Amazon EMR Serverless provides support for Custom Images, a capability that enables you to customize the Docker container images used for running Apache Spark and Apache Hive applications on Amazon EMR Serverless. Custom images enables you to install and configure packages specific to your workload that are not available in the public distribution of EMR’s runtimes into a single immutable container. An immutable container promotes portability and simplifies dependency management for each workload and enables you to integrate developing applications for EMR Serverless with your own continuous integration (CI) pipeline.
The main issue arrised from me trying to get a newer version of Python running on the cluster. A method in a library I used (networkx) required at least Python 3.9, and the default version available via yum package manager is 3.6.
I tried multiple ways to resolve this issue, including:
- Getting a newer Python version from Amazon Linux Extras (currently latest available is 3.8)
RUN amazon-linux-extras install python3.8
Building Python from source (this ‘failed’ on my machine for some reason, and it took extraordinary amount of time)
Using a custom docker image with Python 3.9 installed on Amazon Linux 2
Using python docker image
All of these lead to two issues I faced:
Exception in thread “main” java.io.IOException: Cannot run program “./environment/bin/python”:
ModuleNotFoundError: No module named ‘jobs’.
I tried many things to resolve both isuues, including creating various symlinks, copying Python binary, copying the whole environment folder, etc. None of these worked.

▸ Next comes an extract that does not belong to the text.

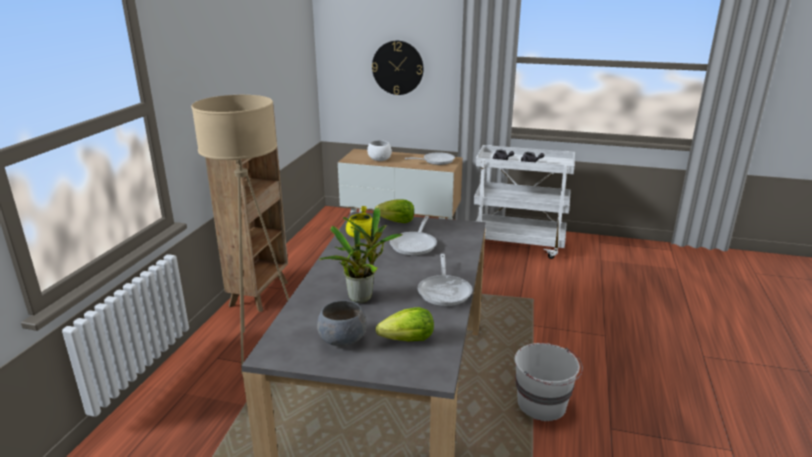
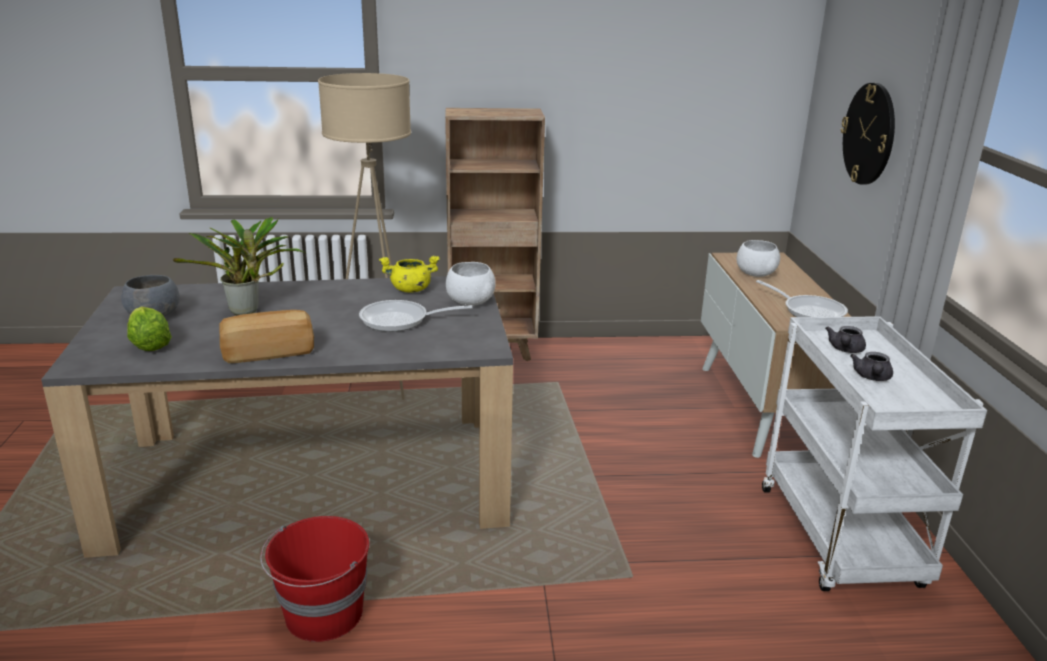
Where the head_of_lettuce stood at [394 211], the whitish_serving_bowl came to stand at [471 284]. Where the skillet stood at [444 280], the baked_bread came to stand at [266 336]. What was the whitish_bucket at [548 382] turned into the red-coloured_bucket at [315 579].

I resolved it by using a custom docker image provided by EMR Serverless, and setting the release version to use the same version as in the Dockerfile. I updated my application to use emr-7.0.0 and used the following Dockerfile:
# Use the Amazon EMR Serverless Spark base image
FROM --platform=linux/amd64 public.ecr.aws/emr-serverless/spark/emr-7.0.0:latest AS base
# Run as root user for installation purposes
USER root
# Create a virtual environment
ENV VIRTUAL_ENV=/opt/venv
RUN python3 -m venv $VIRTUAL_ENV
ENV PATH="$VIRTUAL_ENV/bin:$PATH"
# Set Python path for PySpark
ENV PYSPARK_PYTHON=/usr/bin/python3
# Upgrade pip in the virtual environment
RUN python3 -m pip install --upgrade pip
# Copy your application code to the container
WORKDIR /app
COPY . .
# Install dependencies including venv-pack
RUN python3 -m pip install venv-pack==0.2.0
RUN python3 -m pip install .
# Package the virtual environment with venv-pack
RUN mkdir /output && venv-pack -f -o /output/pyspark_deps.tar.gz
# Switch to non-root user for running the application
USER hadoop:hadoop
# The packaged virtual environment is now ready to be used
# Export stage - used to copy packaged venv to local filesystem
FROM scratch AS export-python
COPY --from=base /output/pyspark_deps.tar.gz /
The Python version available by default in this image is 3.9 which is what I needed. By using this image, I was able to resolve both issues I faced and was able to deploy my application to EMR Serverless.